NEW DELHI: Kementerian Dalam Negeri (MHA) telah mengambil kendali atas keputusan “perintah keluar” dari Kantor Pendaftaran Regional (FRRO) Orang Asing dalam kasus warga negara Afghanistan yang tinggal di India.
Jika divisi FRRO tidak mengizinkan warga negara Afghanistan untuk tinggal di India setelah visa mereka kedaluwarsa atau mereka gagal menyerahkan dokumen yang diperlukan yang mendukung alasan untuk tinggal di India, masalah tersebut akan ditransfer ke MHA untuk keputusan akhir.
Kementerian mengambil keputusan dengan mempertimbangkan situasi yang tidak stabil di Afghanistan untuk menghindari kemungkinan pelecehan tingkat lokal terhadap warga negara Afghanistan.
Langkah itu dilakukan setelah MHA mengeluarkan pedoman baru awal bulan ini, menyebutkan divisi FRRO tidak akan dapat mengeluarkan ‘perintah keluar’ atau ‘Pemberitahuan Tinggalkan India’ kepada warga negara Afghanistan mana pun.
“Sesuai perintah, jika ada warga negara Afghanistan yang ingin tinggal di India dan dia tidak dapat menyerahkan dokumennya yang memenuhi kriteria untuk tinggal di sini sebelum FRRO, masalahnya akan diserahkan ke MHA untuk keputusan akhir jika FRRO mengeluarkan mereka ‘Leave India Notice’,” kata seorang pejabat senior Kementerian Dalam Negeri kepada ANI.

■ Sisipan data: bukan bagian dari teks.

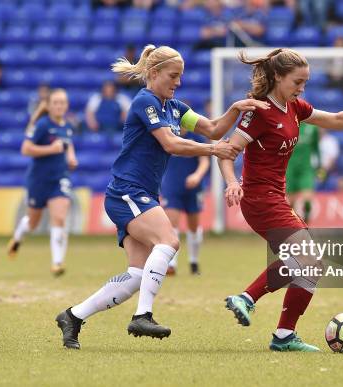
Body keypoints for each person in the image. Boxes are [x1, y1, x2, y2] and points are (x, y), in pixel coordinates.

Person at [53, 45, 269, 349]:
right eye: (173, 76)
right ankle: (143, 314)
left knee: (135, 276)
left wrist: (236, 108)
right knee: (168, 241)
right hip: (127, 191)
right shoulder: (145, 102)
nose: (178, 82)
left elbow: (213, 127)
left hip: (141, 194)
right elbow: (170, 143)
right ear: (153, 74)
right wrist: (212, 149)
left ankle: (73, 317)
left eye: (180, 76)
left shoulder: (175, 108)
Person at [219, 48, 343, 352]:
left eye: (305, 83)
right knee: (308, 260)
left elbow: (336, 119)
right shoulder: (257, 112)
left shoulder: (294, 107)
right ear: (277, 77)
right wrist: (233, 182)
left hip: (276, 198)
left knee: (309, 264)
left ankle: (284, 335)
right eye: (297, 82)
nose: (301, 88)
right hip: (259, 200)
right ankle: (247, 300)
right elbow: (226, 151)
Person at [6, 89, 78, 276]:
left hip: (59, 179)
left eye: (62, 102)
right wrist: (51, 149)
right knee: (33, 223)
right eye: (56, 102)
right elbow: (25, 149)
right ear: (49, 105)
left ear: (66, 105)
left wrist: (71, 158)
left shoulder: (67, 126)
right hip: (39, 180)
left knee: (59, 217)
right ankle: (17, 237)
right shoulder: (42, 125)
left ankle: (57, 262)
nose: (59, 106)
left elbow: (68, 145)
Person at [160, 131, 209, 275]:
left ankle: (194, 261)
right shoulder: (166, 134)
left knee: (193, 226)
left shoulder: (196, 136)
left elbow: (204, 160)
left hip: (193, 187)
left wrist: (197, 175)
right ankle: (172, 264)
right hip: (171, 185)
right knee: (171, 224)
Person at [286, 122, 320, 223]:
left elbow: (316, 149)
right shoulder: (288, 125)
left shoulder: (313, 128)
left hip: (306, 169)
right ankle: (293, 228)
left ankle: (306, 223)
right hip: (290, 169)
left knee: (307, 200)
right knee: (290, 203)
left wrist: (320, 167)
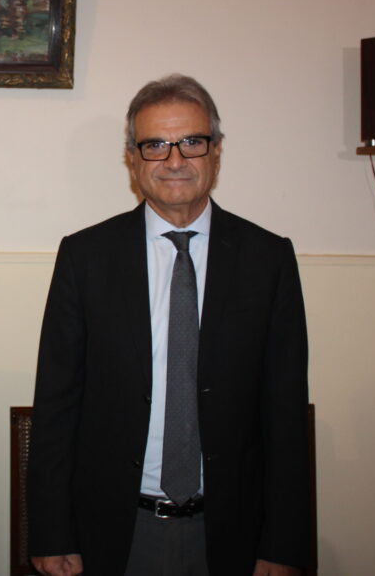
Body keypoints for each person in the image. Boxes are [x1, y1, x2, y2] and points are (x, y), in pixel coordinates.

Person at [27, 74, 310, 576]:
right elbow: (56, 404)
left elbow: (284, 411)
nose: (174, 160)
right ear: (132, 159)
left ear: (216, 151)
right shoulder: (85, 257)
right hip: (115, 528)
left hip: (233, 531)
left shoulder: (268, 259)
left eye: (191, 142)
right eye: (155, 145)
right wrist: (52, 531)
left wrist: (283, 542)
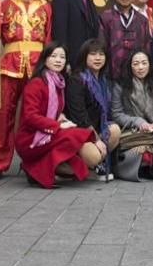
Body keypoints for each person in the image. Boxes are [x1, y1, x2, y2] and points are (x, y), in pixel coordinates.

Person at [0, 0, 52, 180]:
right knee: (2, 113)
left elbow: (49, 38)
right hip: (10, 64)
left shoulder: (46, 6)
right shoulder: (4, 4)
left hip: (36, 66)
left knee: (33, 115)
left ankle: (32, 159)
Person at [15, 44, 101, 189]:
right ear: (45, 59)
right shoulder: (36, 83)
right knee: (75, 135)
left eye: (62, 57)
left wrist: (60, 117)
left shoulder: (58, 82)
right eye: (53, 56)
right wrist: (57, 125)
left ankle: (35, 169)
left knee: (77, 169)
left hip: (48, 131)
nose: (58, 60)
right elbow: (30, 116)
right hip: (30, 137)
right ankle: (35, 166)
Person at [111, 50, 153, 181]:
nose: (140, 67)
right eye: (136, 64)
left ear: (149, 64)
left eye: (144, 63)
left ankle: (151, 165)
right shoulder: (121, 85)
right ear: (130, 66)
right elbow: (116, 114)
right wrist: (138, 122)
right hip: (132, 129)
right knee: (141, 151)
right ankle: (144, 165)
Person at [65, 39, 121, 182]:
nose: (98, 58)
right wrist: (96, 139)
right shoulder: (77, 80)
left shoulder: (103, 80)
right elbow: (79, 116)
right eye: (93, 54)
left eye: (101, 54)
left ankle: (95, 166)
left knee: (115, 130)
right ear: (84, 56)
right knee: (94, 155)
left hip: (97, 128)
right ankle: (86, 168)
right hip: (80, 132)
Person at [99, 0, 151, 79]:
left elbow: (147, 47)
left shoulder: (142, 20)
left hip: (136, 75)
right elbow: (101, 45)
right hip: (111, 74)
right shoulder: (105, 17)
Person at [52, 0, 99, 69]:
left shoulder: (89, 0)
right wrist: (64, 59)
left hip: (88, 61)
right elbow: (59, 31)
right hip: (71, 60)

Pejabat tersebut mengatakan bahwa langkah tersebut diambil untuk memberikan bantuan kepada warga Afghanistan yang sedang melewati fase terburuk karena mereka tidak merasa aman di negara mereka sendiri saat ini.
“Semua warga negara Afghanistan yang tinggal di India dalam kategori apa pun akan memanfaatkan fasilitas ini,” tambah pejabat itu.
Pedoman MHA juga menyatakan bahwa warga negara Afghanistan yang tinggal di India dengan kategori visa apa pun akan diperpanjang visanya ‘tanpa biaya’ sampai ada perintah lebih lanjut.
Afghanistan telah berada dalam kekacauan sejak bulan lalu ketika Taliban merebut kekuasaan menjelang penarikan pasukan AS setelah 20 tahun pendudukan. Saat Taliban merebut Kabul, warga yang putus asa membanjiri bandara untuk mencoba keluar.
India telah membantu warga negaranya keluar dari negara yang dilanda perang itu. Perdana Menteri Narendra Modi juga menjelaskan bahwa negara itu akan membantu umat Hindu dan Sikh dari Afghanistan serta mereka yang ‘bersahabat’.
Kementerian dalam perintahnya pada 2 September juga telah memperpanjang masa berlaku visa atau masa tinggal warga negara asing yang terdampar di India karena pandemi COVID-19 hingga 30 September.
Sebelum keluar dari negara itu, Kementerian mengatakan, orang asing dapat mengajukan permohonan izin keluar secara online di portal e-FRRO, yang akan diberikan oleh FRRO atau FRO yang bersangkutan secara gratis tanpa pungutan hukuman overstay.
Jika perpanjangan visa diperlukan di luar 30 September 2021, Kementerian mengatakan, warga negara asing yang bersangkutan dapat mengajukan perpanjangan visa pada platform e-FRRO online dengan dasar pembayaran, yang akan dipertimbangkan oleh FRRO/FRO yang bersangkutan. , tunduk pada kelayakan sesuai pedoman yang ada.
“Namun, warga negara Afghanistan yang sudah berada di India dengan kategori visa apa pun akan diberikan perpanjangan visa berdasarkan pedoman yang dikeluarkan secara terpisah untuk warga negara Afghanistan.”